■ YOUR INSTRUCTIONS: Give every line below again, exactly.

---------- DATA SHOWN ----------

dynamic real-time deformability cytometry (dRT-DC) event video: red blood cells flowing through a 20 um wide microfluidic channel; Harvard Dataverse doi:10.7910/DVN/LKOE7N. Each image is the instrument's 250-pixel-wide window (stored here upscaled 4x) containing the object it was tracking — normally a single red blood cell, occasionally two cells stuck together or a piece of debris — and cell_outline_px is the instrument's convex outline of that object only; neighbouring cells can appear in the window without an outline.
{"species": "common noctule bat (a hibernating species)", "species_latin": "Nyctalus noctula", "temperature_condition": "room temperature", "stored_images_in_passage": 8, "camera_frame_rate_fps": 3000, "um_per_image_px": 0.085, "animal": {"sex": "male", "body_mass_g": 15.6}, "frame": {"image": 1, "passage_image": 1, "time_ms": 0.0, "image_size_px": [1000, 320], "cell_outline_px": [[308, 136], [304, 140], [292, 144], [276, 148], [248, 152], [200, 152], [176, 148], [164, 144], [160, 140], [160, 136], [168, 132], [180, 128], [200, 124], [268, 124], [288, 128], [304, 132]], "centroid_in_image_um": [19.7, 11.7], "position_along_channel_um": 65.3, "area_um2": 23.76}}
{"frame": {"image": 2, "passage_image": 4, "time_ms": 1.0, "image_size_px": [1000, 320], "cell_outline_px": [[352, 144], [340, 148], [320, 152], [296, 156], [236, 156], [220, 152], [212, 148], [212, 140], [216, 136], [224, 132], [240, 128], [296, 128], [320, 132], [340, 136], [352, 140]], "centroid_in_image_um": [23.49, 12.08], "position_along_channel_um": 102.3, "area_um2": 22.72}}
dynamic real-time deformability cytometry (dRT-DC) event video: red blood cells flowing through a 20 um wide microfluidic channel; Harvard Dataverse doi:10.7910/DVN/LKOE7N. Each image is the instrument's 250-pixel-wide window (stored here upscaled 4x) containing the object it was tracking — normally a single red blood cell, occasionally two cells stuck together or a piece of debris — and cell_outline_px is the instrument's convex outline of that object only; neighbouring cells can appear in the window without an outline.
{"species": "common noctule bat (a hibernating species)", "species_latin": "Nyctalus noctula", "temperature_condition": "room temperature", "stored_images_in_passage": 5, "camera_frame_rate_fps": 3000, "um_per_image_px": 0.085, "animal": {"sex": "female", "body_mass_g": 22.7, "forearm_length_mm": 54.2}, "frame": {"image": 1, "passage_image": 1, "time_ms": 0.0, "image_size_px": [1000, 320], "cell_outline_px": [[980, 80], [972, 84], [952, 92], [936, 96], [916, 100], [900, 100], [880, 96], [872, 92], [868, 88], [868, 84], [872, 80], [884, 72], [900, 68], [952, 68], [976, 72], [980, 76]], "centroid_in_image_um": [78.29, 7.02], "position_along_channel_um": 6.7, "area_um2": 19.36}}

----------

■ RIGHT ANSWER:
dynamic real-time deformability cytometry (dRT-DC) event video: red blood cells flowing through a 20 um wide microfluidic channel; Harvard Dataverse doi:10.7910/DVN/LKOE7N. Each image is the instrument's 250-pixel-wide window (stored here upscaled 4x) containing the object it was tracking — normally a single red blood cell, occasionally two cells stuck together or a piece of debris — and cell_outline_px is the instrument's convex outline of that object only; neighbouring cells can appear in the window without an outline.
{"species": "common noctule bat (a hibernating species)", "species_latin": "Nyctalus noctula", "temperature_condition": "room temperature", "stored_images_in_passage": 8, "camera_frame_rate_fps": 3000, "um_per_image_px": 0.085, "animal": {"sex": "male", "body_mass_g": 15.6}, "frame": {"image": 1, "passage_image": 1, "time_ms": 0.0, "image_size_px": [1000, 320], "cell_outline_px": [[308, 136], [304, 140], [292, 144], [276, 148], [248, 152], [200, 152], [176, 148], [164, 144], [160, 140], [160, 136], [168, 132], [180, 128], [200, 124], [268, 124], [288, 128], [304, 132]], "centroid_in_image_um": [19.7, 11.7], "position_along_channel_um": 65.3, "area_um2": 23.76}}
{"frame": {"image": 2, "passage_image": 4, "time_ms": 1.0, "image_size_px": [1000, 320], "cell_outline_px": [[352, 144], [340, 148], [320, 152], [296, 156], [236, 156], [220, 152], [212, 148], [212, 140], [216, 136], [224, 132], [240, 128], [296, 128], [320, 132], [340, 136], [352, 140]], "centroid_in_image_um": [23.49, 12.08], "position_along_channel_um": 102.3, "area_um2": 22.72}}
dynamic real-time deformability cytometry (dRT-DC) event video: red blood cells flowing through a 20 um wide microfluidic channel; Harvard Dataverse doi:10.7910/DVN/LKOE7N. Each image is the instrument's 250-pixel-wide window (stored here upscaled 4x) containing the object it was tracking — normally a single red blood cell, occasionally two cells stuck together or a piece of debris — and cell_outline_px is the instrument's convex outline of that object only; neighbouring cells can appear in the window without an outline.
{"species": "common noctule bat (a hibernating species)", "species_latin": "Nyctalus noctula", "temperature_condition": "room temperature", "stored_images_in_passage": 5, "camera_frame_rate_fps": 3000, "um_per_image_px": 0.085, "animal": {"sex": "female", "body_mass_g": 22.7, "forearm_length_mm": 54.2}, "frame": {"image": 1, "passage_image": 1, "time_ms": 0.0, "image_size_px": [1000, 320], "cell_outline_px": [[980, 80], [972, 84], [952, 92], [936, 96], [916, 100], [900, 100], [880, 96], [872, 92], [868, 88], [868, 84], [872, 80], [884, 72], [900, 68], [952, 68], [976, 72], [980, 76]], "centroid_in_image_um": [78.29, 7.02], "position_along_channel_um": 6.7, "area_um2": 19.36}}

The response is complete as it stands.